There are always lots of "scandals" reported about the level of service that organisations provide to their prospects and customers.  One of the measures used in the surveys is responsiveness to enquiries and one of the detailed measures is how long it takes organisations to respond to emails. 

Many sites have email mailto: links dotted around their sites.  Some of these are generic email addresses like sales@xxxxx.com and some are the email addresses of specific individuals.  The generic ones tend to work OK as they tend to change very infrequently but the specific ones need to be kept up to date especially if they are an important means of your prospects and customers to make contact with you.  It becomes even more important if this is a means for them to raise a concern or complaint with your organisation.  You will turn a concern into a complaint and a complaint into a rant if the email bounces and, as the surveys reveal, if the email disappears into a black hole and no one responds that raises the temperature still further.

Email is becoming a key element of most companies communications.  And it's not just the mailto: links on your own websites that are important.  There are  many on-line and off-line mediums that are used to communicate with prospects, customers, partners or suppliers and some of these may have generic or specific email addresses that are important to ensure that they are still valid.

But there can be other problems with email addresses other than they have been removed from the mail server's directory.  Many organisations have a limit on the size of the in-box associated with the email address.  Once this is full you have to start deleting or archiving emails to free up space before you can receive any more emails.  Incoming emails can be bounced under these circumstances and will certainly be delayed.

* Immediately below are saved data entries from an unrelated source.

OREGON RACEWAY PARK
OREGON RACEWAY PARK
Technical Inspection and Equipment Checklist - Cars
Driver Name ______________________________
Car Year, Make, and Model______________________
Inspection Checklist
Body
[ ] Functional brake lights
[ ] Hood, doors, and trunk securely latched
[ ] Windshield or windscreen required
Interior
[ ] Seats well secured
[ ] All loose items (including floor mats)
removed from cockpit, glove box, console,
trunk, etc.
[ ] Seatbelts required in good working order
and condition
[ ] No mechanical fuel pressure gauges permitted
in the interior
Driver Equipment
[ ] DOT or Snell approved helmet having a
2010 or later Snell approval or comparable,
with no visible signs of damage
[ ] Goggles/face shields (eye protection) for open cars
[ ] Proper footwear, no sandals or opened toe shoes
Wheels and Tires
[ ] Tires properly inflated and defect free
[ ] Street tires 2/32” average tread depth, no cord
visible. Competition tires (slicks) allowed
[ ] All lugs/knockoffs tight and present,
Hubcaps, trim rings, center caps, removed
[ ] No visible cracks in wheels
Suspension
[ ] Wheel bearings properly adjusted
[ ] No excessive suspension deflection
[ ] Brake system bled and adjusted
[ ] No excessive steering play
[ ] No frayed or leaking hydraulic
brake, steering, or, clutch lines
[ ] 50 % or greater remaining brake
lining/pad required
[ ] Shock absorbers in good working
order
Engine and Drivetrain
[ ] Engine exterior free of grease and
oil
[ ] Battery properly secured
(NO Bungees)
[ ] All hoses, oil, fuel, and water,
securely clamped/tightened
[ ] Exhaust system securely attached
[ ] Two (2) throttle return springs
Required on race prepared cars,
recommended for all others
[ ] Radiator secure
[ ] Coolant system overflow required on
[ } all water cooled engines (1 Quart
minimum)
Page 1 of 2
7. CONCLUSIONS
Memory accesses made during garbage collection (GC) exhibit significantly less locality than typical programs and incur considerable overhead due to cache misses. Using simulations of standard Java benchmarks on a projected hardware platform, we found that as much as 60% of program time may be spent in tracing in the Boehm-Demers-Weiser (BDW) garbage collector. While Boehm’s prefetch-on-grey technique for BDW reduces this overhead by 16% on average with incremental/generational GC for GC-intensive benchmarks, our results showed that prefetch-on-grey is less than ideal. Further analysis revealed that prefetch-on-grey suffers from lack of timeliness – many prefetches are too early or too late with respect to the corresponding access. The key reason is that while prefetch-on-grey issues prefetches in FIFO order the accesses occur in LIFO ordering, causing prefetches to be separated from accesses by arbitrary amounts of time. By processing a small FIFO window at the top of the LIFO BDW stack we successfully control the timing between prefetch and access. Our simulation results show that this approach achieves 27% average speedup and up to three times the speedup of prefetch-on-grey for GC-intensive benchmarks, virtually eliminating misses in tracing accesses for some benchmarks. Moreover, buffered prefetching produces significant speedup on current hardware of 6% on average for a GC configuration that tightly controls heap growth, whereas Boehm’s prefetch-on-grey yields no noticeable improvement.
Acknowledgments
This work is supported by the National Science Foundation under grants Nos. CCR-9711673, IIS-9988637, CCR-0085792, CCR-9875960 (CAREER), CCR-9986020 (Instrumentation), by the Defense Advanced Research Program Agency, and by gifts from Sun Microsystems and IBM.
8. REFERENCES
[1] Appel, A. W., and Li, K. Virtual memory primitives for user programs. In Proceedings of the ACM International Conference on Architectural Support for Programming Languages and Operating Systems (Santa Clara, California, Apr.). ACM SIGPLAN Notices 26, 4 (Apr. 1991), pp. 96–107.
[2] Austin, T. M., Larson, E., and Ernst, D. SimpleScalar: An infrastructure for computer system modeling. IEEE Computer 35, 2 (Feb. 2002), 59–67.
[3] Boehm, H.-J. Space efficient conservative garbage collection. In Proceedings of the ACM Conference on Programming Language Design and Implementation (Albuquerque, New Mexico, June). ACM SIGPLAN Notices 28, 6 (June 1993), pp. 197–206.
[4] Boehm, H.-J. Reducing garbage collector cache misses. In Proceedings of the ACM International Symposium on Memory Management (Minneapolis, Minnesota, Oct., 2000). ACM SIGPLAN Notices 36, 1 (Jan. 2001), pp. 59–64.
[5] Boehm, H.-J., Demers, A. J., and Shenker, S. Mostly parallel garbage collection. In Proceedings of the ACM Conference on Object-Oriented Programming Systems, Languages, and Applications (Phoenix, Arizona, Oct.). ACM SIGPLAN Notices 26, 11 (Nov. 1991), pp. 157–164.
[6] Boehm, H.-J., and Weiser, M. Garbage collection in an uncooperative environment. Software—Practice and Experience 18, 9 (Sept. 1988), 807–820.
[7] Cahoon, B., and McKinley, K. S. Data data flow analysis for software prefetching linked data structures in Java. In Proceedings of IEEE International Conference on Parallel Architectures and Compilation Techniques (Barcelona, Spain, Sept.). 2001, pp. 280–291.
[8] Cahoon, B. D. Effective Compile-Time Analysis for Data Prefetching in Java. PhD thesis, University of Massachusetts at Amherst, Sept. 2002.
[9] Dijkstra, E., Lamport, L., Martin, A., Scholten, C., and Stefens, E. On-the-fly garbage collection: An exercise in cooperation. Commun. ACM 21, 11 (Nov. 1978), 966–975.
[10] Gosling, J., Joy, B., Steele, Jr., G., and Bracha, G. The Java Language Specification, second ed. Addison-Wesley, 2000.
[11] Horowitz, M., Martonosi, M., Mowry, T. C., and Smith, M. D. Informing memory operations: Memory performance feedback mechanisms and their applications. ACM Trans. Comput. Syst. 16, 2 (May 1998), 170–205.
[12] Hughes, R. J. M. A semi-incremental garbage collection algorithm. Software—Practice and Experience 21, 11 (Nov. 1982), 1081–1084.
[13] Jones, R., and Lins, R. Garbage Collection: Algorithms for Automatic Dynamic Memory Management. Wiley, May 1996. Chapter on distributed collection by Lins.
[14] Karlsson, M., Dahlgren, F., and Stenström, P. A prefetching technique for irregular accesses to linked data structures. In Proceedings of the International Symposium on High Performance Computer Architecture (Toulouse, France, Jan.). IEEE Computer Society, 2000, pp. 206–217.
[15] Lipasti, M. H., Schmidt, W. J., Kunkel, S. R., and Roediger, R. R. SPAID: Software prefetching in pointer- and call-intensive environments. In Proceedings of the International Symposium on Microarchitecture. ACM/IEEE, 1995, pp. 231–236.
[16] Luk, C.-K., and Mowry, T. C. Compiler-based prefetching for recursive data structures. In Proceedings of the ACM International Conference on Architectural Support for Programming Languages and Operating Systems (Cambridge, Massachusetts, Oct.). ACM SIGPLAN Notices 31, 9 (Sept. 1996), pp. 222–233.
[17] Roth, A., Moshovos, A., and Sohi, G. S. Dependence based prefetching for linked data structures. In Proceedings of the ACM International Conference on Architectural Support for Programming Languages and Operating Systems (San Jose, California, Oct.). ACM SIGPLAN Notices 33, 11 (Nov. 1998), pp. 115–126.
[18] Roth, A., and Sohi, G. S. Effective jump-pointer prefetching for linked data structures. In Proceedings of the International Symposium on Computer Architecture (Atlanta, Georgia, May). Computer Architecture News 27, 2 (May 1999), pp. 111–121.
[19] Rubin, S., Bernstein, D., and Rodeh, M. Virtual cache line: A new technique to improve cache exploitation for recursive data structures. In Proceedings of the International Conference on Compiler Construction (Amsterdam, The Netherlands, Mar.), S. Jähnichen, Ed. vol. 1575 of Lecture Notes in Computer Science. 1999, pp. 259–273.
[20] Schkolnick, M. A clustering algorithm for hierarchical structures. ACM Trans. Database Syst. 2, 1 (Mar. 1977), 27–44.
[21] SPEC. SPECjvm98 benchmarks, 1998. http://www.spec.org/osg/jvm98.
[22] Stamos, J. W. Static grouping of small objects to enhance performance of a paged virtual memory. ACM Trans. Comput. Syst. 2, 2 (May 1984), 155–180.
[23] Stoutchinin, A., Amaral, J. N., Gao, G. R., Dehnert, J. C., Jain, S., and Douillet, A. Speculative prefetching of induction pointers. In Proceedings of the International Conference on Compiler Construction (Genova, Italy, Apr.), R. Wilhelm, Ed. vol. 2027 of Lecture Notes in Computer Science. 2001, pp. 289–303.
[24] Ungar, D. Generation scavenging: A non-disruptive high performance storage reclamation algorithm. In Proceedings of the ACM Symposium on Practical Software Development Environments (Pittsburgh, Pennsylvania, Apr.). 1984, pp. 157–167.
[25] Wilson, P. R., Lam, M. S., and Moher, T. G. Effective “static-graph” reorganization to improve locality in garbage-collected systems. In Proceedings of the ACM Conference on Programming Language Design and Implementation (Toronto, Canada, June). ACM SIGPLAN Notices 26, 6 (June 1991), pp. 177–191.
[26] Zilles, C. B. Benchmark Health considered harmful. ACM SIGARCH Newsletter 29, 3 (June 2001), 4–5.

It's important, then to ensure that all of your "important" email addresses are up to date and working.  Sitemorse will currently alert you to any problems with your mailto: links on your websites and in the near future will be able to check other email addresses that you wish us to test.

Beyond pure email address checking there is also your email infrastructure.  This is often made up of load balanced primary servers, secondary servers and fail-over servers.  All of these are defined in the MX records of your DNS.  We currently test all the servers defined in a MX record for the sites we are testing and report any errors we find.  It's remarkably easy to mess up the MX definitions and render your mail server infrastructure inefficient.  We often highlight problems at this level for organisations. Mail server infrastructures often perform well under medium levels of load but with badly defined MX they can rapidly deteriorate when under load or failure situations.

This is another area where your customer service can suffer and needs to be checked on a regular basis.